LOS ANGELES (AP) — The California Science Museum said it has
raised nearly half of the $200 million needed to build a permanent
exhibit for the space shuttle Endeavour.
The museum recently
received a donation from the Mr. and Mrs. Samuel Oschin Family
Foundation that will allow it to start the design phase of the project.
The museum didn't disclose the amount of the gift, citing an agreement
it made with the foundation.
"This is a huge boost. It gives a vote of confidence for the project" museum president Jeffrey Rudolph said Wednesday.
Rudolph
spent the past year fundraising and still has halfway to go to fulfill
the museum's goal. The museum has received gifts from private
foundations, corporations and individuals, but Rudolph said the latest
donation was "very significant and truly transformative."
The museum planned to introduce the foundation at an event Thursday that will be attended by Mayor Antonio Villaraigosa.
When
the display opens in 2017, it will be called the Samuel Oschin Air and
Space Center in memory of a real estate developer and astronomy
enthusiast, and will feature Endeavour in a vertical position, as if
it's ready to launch.
Until then, Endeavour will be housed in a
temporary exhibit currently under construction. It is slated to be
bolted to the top of a modified jumbo jet and arrive in Los Angeles in
late September.
Since NASA retired the shuttle fleet last year,
technicians have been busy prepping the shuttles to their final
destination as museum pieces. Atlantis remained in Cape Canaveral,
Florida.
Last month, Discovery wowed crowds by swooping over the
nation's capital before landing in Virginia where it will go on display
at the Smithsonian Institution's hangar at Dulles International Airport.

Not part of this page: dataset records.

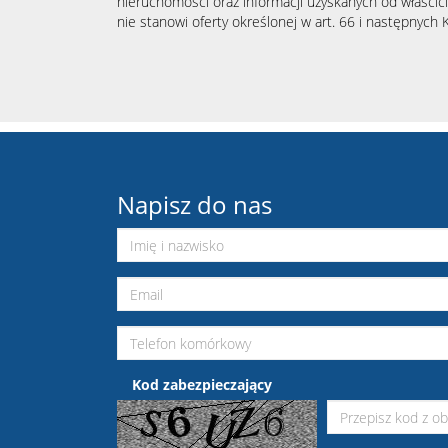
nieruchomości oraz informacji uzyskanych od właścicie
nie stanowi oferty określonej w art. 66 i następnych K
Napisz do nas
Kod zabezpieczający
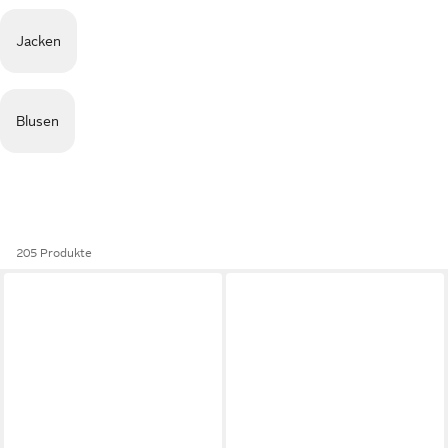
Jacken
Blusen
205 Produkte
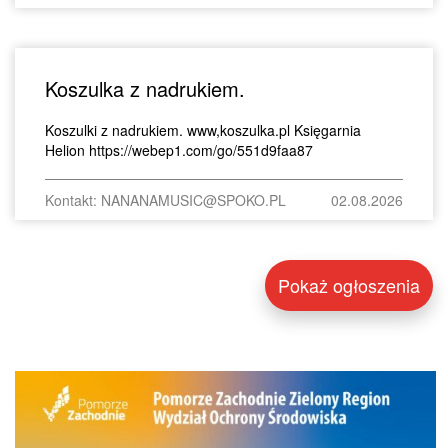
Koszulka z nadrukiem.
Koszulki z nadrukiem. www,koszulka.pl Księgarnia
Helion https://webep1.com/go/551d9faa87
Kontakt: NANANAMUSIC@SPOKO.PL
02.08.2026
Pokaż ogłoszenia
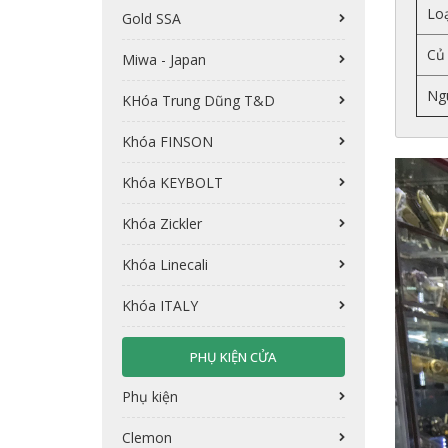
Loạ
Gold SSA
Củ 
Miwa - Japan
Ng
KHóa Trung Dũng T&D
Khóa FINSON
Khóa KEYBOLT
Khóa Zickler
Khóa Linecali
Khóa ITALY
PHỤ KIỆN CỬA
Phụ kiện
Clemon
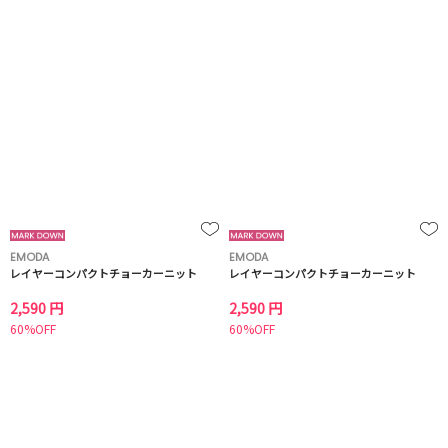
EMODA
EMODA
レイヤーコンパクトチョーカーニット
レイヤーコンパクトチョーカーニット
2,590 円
2,590 円
60%OFF
60%OFF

Several weeks later, the prototype shuttle Enterprise sailed over the
Statue of Liberty and past the skyscrapers along Manhattan's West Side
before touching down at Kennedy Airport. It will be towed by barge next
month to New York City's Intrepid Sea, Air and Space Museum.
Rudolph
said he expected the same fanfare when Endeavour arrives at the Los
Angeles International Airport. Details are still being worked out, but
Rudolph said he expects the shuttle to fly over the Hollywood Sign and
other landmarks. Current plans call for towing Endeavour from the
airport to the museum near downtown — a move that will require taking
out traffic lights and closing streets.